#### Supplied passage

┄┄┄┄┄┄┄┄┄┄┄┄┄┄┄┄┄┄┄┄

Horror Fuel: “I find them really interesting. One of the first horror movies I remember seeing was ‘The Serpent and the Rainbow’.”

Glenn Herdling: “They go into the real zombies. That was a really creepy movie.”

Horror Fuel: “Yeah, I probably was a little too young to be watching that. Thank god for late night TV and parents that are asleep [laughter].”

Glenn Herdling: “[laughter] That’s what I used to do and watch ‘The Twilight Zone’ [laughter] on my little black and white TV in my room. I was always so thankful that after ‘The Twilight Zone’ the ‘Honeymooners’ was on. [laughter] I needed to watch the ‘Honeymooners’ to get ‘The Twilight Zone’ out of my head.”

Horror Fuel: “[laughter] I’m not going to lie and say I haven’t done something similar.

 

Horror Fuel: “How did you get your start in comics?”

Glenn Herdling: “Begging? [laughter] No, I’ve been a comic book fan since I was in third grade, a Hulk fan. When I went to college, I was majoring in English. I actually sent a proposal to Marvel. Then I called them to see if they had received my proposal and I asked them if there was actually a chance of me getting work there and that I was actually going to be interning at Random House and I didn’t want to accept the internship at Random House until they gave me some notification about if the proposal was going to be accepted or not. The woman I talked to said, ‘Oh if you want to internship program we have an internship program.’ And I’m like,  ‘You do?’ And she said,  ‘Come on in and we’ll see what we can do for you.’ So I got an internship with one of the editors, Carl Potts. I got my foot in the door there and the rest is history.”

Horror Fuel: “That’s awesome.”

 

Horror Fuel: “You’ve been involved with so many different comics. What are your favorite comics that you’ve worked on?”

Glenn Herdling: “I really loved my time working on ‘Spiderman’ and as an editor. I just had a blast. But then ‘Deadpool’ is a big favorite of mine. I only wrote a couple with Deadpool. Those were fun as well. Those are my top two. I wrote ‘Namor’ for two years. ‘Namor’ was an interesting character. When I was a kid I’d pick up this book called ‘Marvel Superheroes starring the Hulk and ‘Sub Mariner’ we printed stories from old ‘Hulk’ magazines and old ‘Sub Mariner’ magazines. I would always read the ‘Hulk’ and never read the ‘Sub Mariner’. Then when I was given the opportunity to write ‘Sub Mariner’ I was like, ‘My god, now I have to find out about this character so I had to do a whole lot of research about him. I started getting really into the character when I started writing it. He’s one of the oldest characters in the Marvel universe. He was around when ‘Captain America’ was created. He goes back to the ’40s. The history of the character was so robust. I had a blast writing that for two years.”

┄┄┄┄┄┄┄┄┄┄┄┄┄┄┄┄┄┄┄┄

#### Task material
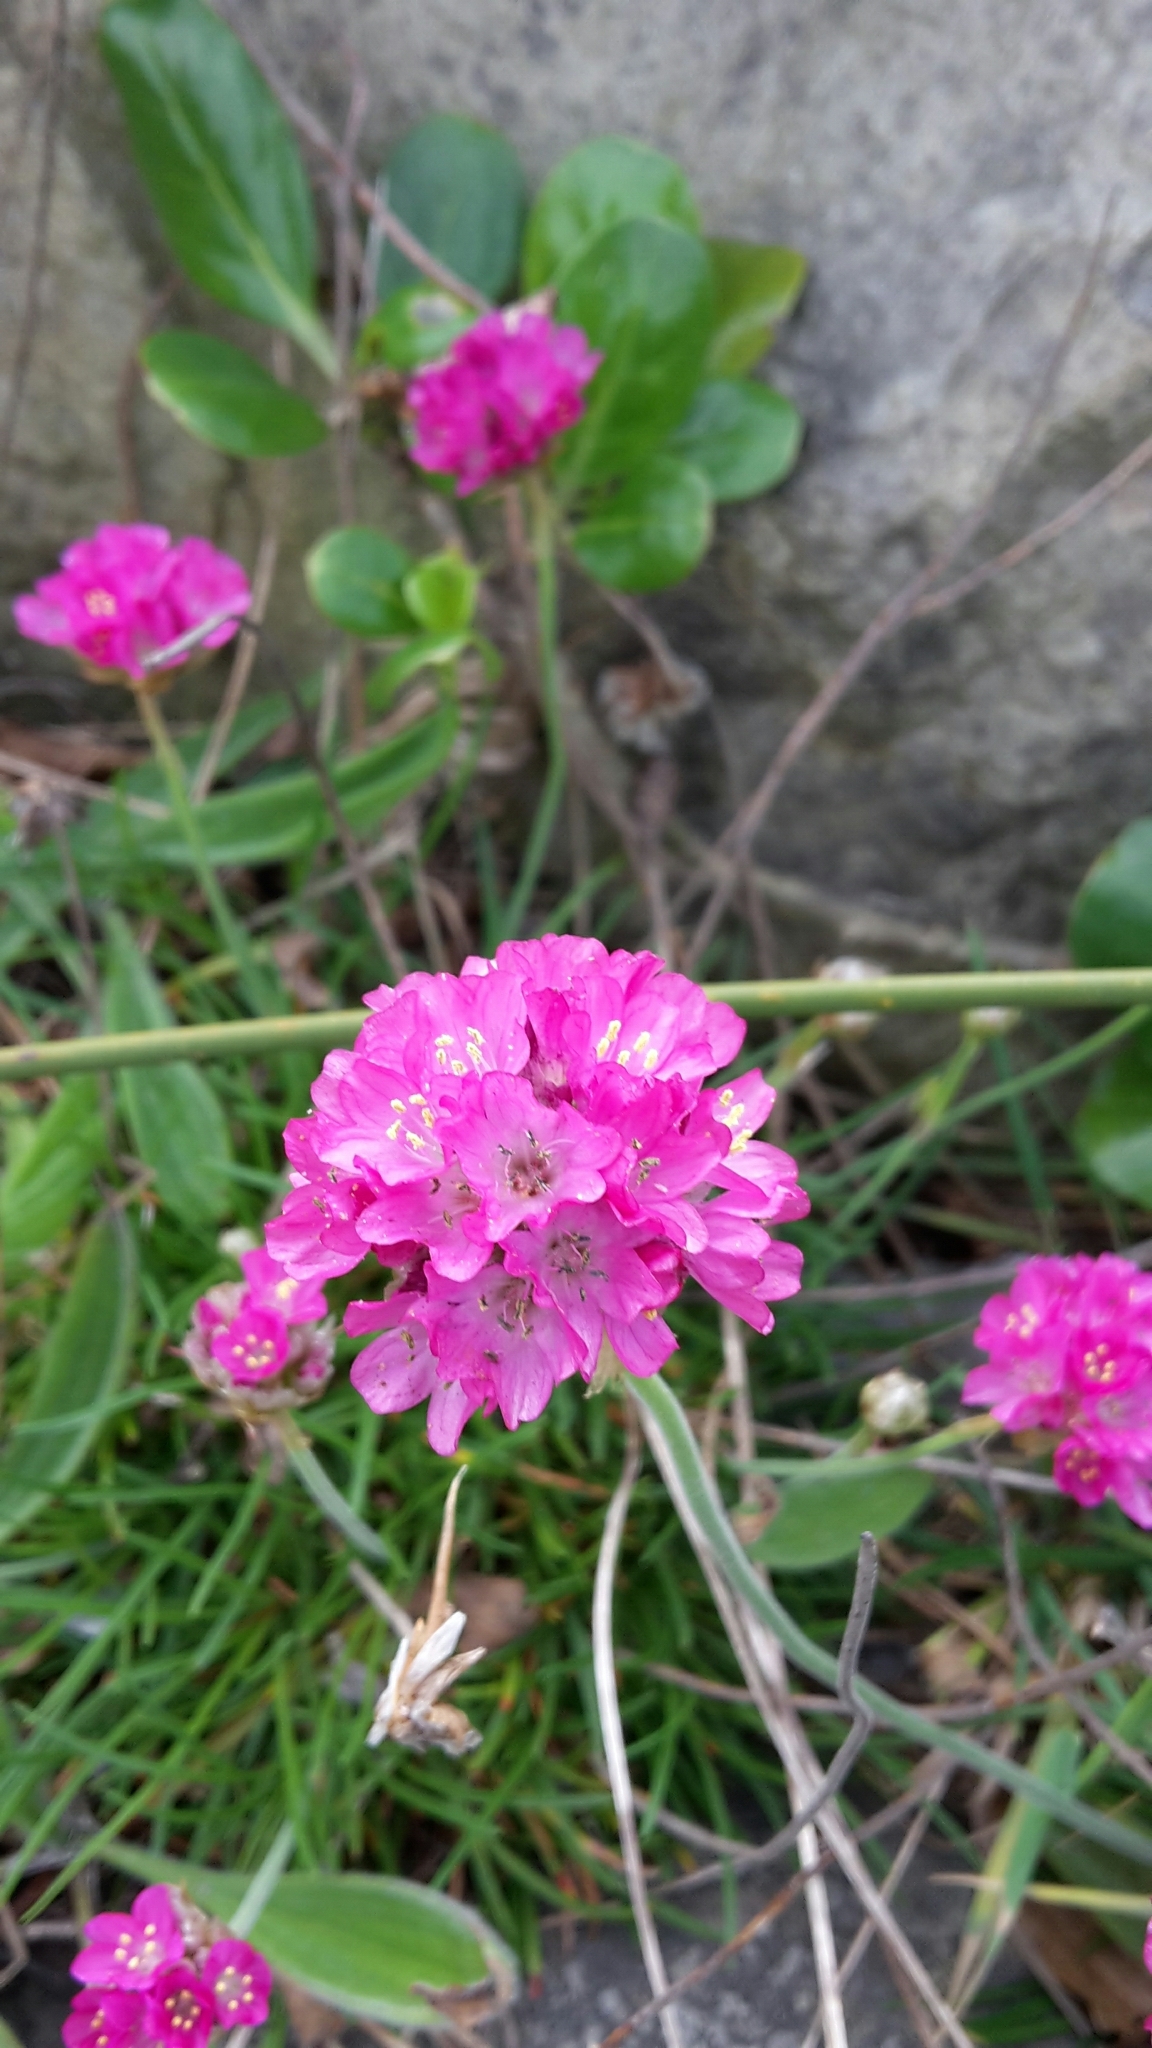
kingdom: Plantae
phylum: Tracheophyta
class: Magnoliopsida
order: Caryophyllales
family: Plumbaginaceae
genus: Armeria
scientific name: Armeria maritima
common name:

┄┄┄┄┄┄┄┄┄┄┄┄┄┄┄┄┄┄┄┄

#### What this exercise asks
A. Answer these questions from the interview with Glenn Herdling:
(i) What was one of the first horror movies Horror Fuel remembers seeing?
(ii) Which editor did Glenn Herdling intern with?
(iii) For how long did Glenn Herdling write 'Namor'?
B. Rewrite the lines of the entry, replacing "scientific name" with "binomial" and keeping everything else the same. Leave out the picture.

#### Task-by-task solutions
A.
(i) 'The Serpent and the Rainbow'
(ii) Carl Potts
(iii) Two years

B.
kingdom: Plantae
phylum: Tracheophyta
class: Magnoliopsida
order: Caryophyllales
family: Plumbaginaceae
genus: Armeria
binomial: Armeria maritima
common name:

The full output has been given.